Senator Edward Kennedy was a tough guy. He was smart, tenacious, opinionated, strong in body, mind, and spirit. And I think because he was such a tough guy, he won't mind if I don't share my real and uncensored thoughts on the occasion of his passing.

Teddy, as he was known, was privileged, in every sense of the word. And he made liberal use of his privilege, in ways I admired and ways I did not. The terrible bargain we all seem to have made with Teddy is that we overlooked the occasions when he invoked his privilege as a powerful and well-connected man from a prominent family, because of the career he made using that same privilege to try to make the world a better place for the people dealt a different lot.

Twice, Teddy did despicable things with his privilege, very publicly.

On Chappaquiddick Island, he drove his car off a bridge and made his way to safety; his female passenger, Mary Jo Kopechne, drowned. I won't pretend to know if Teddy could have saved her, though I believe he would have if he could. What we all know, because he told us so, is that he fled the scene and did not call authorities until her body was discovered the next day, making it impossible to determine the extent of his responsibility with regard to alcohol consumption. His attorneys argued, and the Massachusetts Supreme Court agreed, that the inquest into Mary Jo's death would be held in secret. In the end, Teddy faced a two-month suspended sentence for leaving the scene of an accident, and no more.

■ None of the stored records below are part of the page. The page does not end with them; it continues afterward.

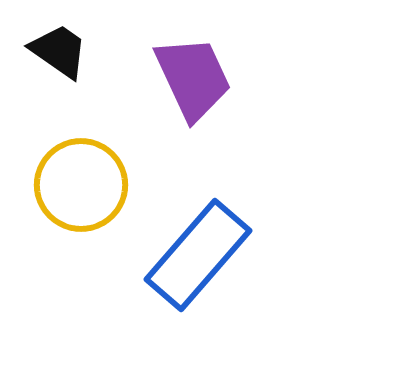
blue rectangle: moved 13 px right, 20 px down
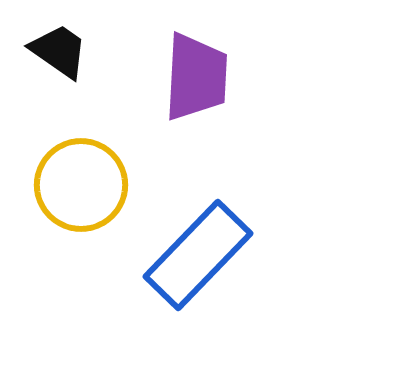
purple trapezoid: moved 3 px right, 1 px up; rotated 28 degrees clockwise
blue rectangle: rotated 3 degrees clockwise
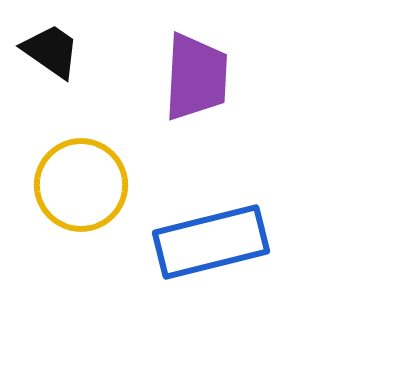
black trapezoid: moved 8 px left
blue rectangle: moved 13 px right, 13 px up; rotated 32 degrees clockwise
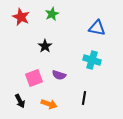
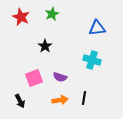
blue triangle: rotated 18 degrees counterclockwise
purple semicircle: moved 1 px right, 2 px down
orange arrow: moved 11 px right, 4 px up; rotated 28 degrees counterclockwise
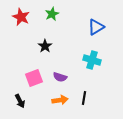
blue triangle: moved 1 px left, 1 px up; rotated 24 degrees counterclockwise
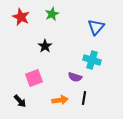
blue triangle: rotated 18 degrees counterclockwise
purple semicircle: moved 15 px right
black arrow: rotated 16 degrees counterclockwise
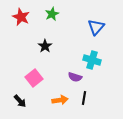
pink square: rotated 18 degrees counterclockwise
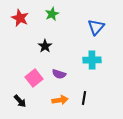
red star: moved 1 px left, 1 px down
cyan cross: rotated 18 degrees counterclockwise
purple semicircle: moved 16 px left, 3 px up
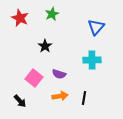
pink square: rotated 12 degrees counterclockwise
orange arrow: moved 4 px up
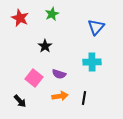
cyan cross: moved 2 px down
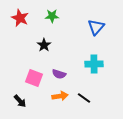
green star: moved 2 px down; rotated 24 degrees clockwise
black star: moved 1 px left, 1 px up
cyan cross: moved 2 px right, 2 px down
pink square: rotated 18 degrees counterclockwise
black line: rotated 64 degrees counterclockwise
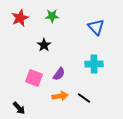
red star: rotated 24 degrees clockwise
blue triangle: rotated 24 degrees counterclockwise
purple semicircle: rotated 72 degrees counterclockwise
black arrow: moved 1 px left, 7 px down
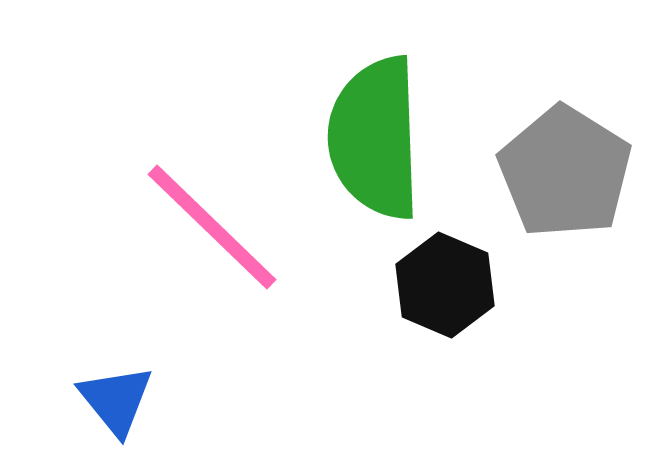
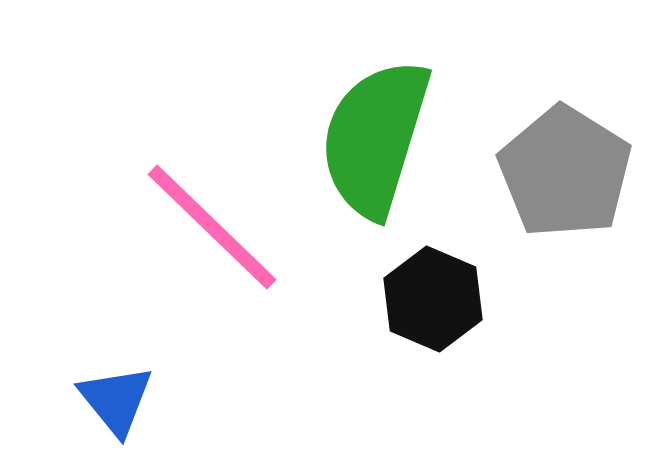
green semicircle: rotated 19 degrees clockwise
black hexagon: moved 12 px left, 14 px down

In Palm Beach, Florida, two decades later, Teddy threw around his weight on behalf of his young nephew, William Kennedy Smith, with whom he'd been drinking the night William was accused of sexual assault. Though William had been accused of sexual assault multiple times before (and has been accused again since), Teddy vociferously protested his nephew's innocence and participated in the smear campaign against his accuser, who found herself pitted against the entire Kennedy clan and the enormous privileges its membership carries. Smith was found not guilty of all charges. His accuser's identity was made public.

Teddy's privilege allowed him to pull strings on his own behalf and on his nephew's behalf in criminal situations where one woman ended up dead and another raped. That is one of the many things the sort of limitless privilege like Teddy's allows—and he made use of it.

And I cannot forget it.

I can also not forget the myriad ways in which Teddy used his limitless privilege for the betterment of others, as Mustang Bobby so eloquently detailed. He quite genuinely cared about the poor, the sick, the needy, the dispossessed. He was an authentic progressive, who could acknowledge his own privilege and could stand in front of the Senate and talk about the privilege he had that people of color, LGBTQIs, and women lack. He was a great goddamn Senator—and would that the entire Senate, or even just the Democratic Caucus, was filled with people who were as passionate and progressive as he was.

It is much discussed that he felt burdened by being the torch-carrier for his fallen brilliant brothers, whose deaths and truncated potential haunted the entire nation. He had to do more than any other individual man, because he was living the life of three.

I suspect that Teddy, who knew himself well and could stare his flaws in the face, who carried the shame of his misdeeds in the furrow of his brow that never totally lightened even with a smile, also felt burdened by his own abuses of the privilege he knew he hadn't earned. It was there; he couldn't help himself using it, even when he knew he shouldn't have. And it hung on him, as well it should have.

He'd made a terrible bargain with himself, too.

Teddy's legacy, then, is complicated. A man of privilege, who used it cynically for his own benefit. A man of privilege, who used it generously to try to change the world. And maybe to salve his own conscience. Even as he believed fervently in the genuine rightness of his endeavors—and certainly would have, even if there wasn't a scale to balance.

I have no tidy conclusion. It is what it is.

RIP Teddy. Thank you for your excellent service in the United States Senate.